Probate court failing to require bond can, nonetheless, issue letters of guardianship.

- Failure to require bond when property comes to ward from sources other than parent's will does not deprive probate court of original jurisdiction to issue letters of guardianship which cannot be collaterally attacked. New York Life Ins. Co. v. Gilmore, 171 Ga. 894, 157 S.E. 188 (1931) (decided under former Civil Code 1910, § 3033).

Letters of guardianship not null and void due to failure to require bond.

- Issuance of letters of guardianship was not null and void because of failure of probate court to require bond from guardian as required by former Code 1910, § 3033 (former O.C.G.A. § 29-4-3(c)) where property came to ward from sources other than parent's will. New York Life Ins. Co. v. Gilmore, 171 Ga. 894, 157 S.E. 188 (1931) (decided under former Civil Code 1910, § 3033).

RESEARCH REFERENCES

Am. Jur. 2d.

- 39 Am. Jur. 2d, Guardian and Ward, § 11 et seq.

C.J.S.

- 39 C.J.S., Guardian and Ward, §§ 5 et seq., 10 et seq., 20 et seq.

ALR.

- Leave of court as prerequisite to action on statutory bond, 2 A.L.R. 563.

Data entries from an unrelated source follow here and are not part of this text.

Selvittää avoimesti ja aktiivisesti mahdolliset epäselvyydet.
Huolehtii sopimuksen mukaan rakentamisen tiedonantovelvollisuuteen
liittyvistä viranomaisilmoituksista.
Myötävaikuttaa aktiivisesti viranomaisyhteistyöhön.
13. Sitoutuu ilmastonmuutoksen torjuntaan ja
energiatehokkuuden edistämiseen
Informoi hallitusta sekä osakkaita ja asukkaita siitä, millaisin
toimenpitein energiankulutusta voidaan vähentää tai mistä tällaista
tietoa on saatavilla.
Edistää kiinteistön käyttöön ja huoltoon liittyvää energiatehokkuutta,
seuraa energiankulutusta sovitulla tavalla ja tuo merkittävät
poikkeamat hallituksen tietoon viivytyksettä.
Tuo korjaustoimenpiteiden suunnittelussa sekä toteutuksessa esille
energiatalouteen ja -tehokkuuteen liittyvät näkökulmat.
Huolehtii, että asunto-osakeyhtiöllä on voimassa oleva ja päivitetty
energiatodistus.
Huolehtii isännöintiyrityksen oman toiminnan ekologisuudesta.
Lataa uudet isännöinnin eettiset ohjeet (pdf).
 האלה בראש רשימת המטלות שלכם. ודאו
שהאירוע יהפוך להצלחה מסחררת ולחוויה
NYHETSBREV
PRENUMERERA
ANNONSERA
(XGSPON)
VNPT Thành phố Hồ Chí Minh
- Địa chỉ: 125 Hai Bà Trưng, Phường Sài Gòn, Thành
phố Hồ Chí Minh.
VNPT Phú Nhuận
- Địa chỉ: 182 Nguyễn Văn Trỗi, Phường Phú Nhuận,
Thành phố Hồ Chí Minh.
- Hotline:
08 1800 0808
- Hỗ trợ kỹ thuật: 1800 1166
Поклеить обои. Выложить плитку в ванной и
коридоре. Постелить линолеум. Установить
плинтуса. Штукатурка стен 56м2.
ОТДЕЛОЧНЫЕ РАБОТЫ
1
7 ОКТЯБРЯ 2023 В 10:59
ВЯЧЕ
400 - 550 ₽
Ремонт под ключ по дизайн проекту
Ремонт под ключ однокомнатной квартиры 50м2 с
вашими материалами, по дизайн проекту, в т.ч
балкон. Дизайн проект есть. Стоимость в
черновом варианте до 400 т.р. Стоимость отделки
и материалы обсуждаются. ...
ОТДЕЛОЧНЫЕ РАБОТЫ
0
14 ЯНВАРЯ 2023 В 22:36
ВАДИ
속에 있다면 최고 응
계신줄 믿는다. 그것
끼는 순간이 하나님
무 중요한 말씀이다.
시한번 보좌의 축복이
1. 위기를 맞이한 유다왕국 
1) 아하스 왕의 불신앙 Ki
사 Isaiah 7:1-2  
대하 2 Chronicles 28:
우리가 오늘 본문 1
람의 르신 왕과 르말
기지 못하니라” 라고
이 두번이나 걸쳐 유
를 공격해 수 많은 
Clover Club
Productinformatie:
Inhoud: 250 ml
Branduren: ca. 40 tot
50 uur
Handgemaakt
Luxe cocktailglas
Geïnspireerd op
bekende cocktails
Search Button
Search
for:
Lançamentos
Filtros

Power of parent to appoint testamentary guardian for adult imbecile child, 24 A.L.R. 1458.

Validity of statute precluding alien from acting as guardian, 39 A.L.R. 943.

Liability of attorney for loss or waste of funds of minor, 62 A.L.R. 910.

Function, power, and discretion of court where there is testamentary appointment of guardian of minor, 67 A.L.R.2d 803.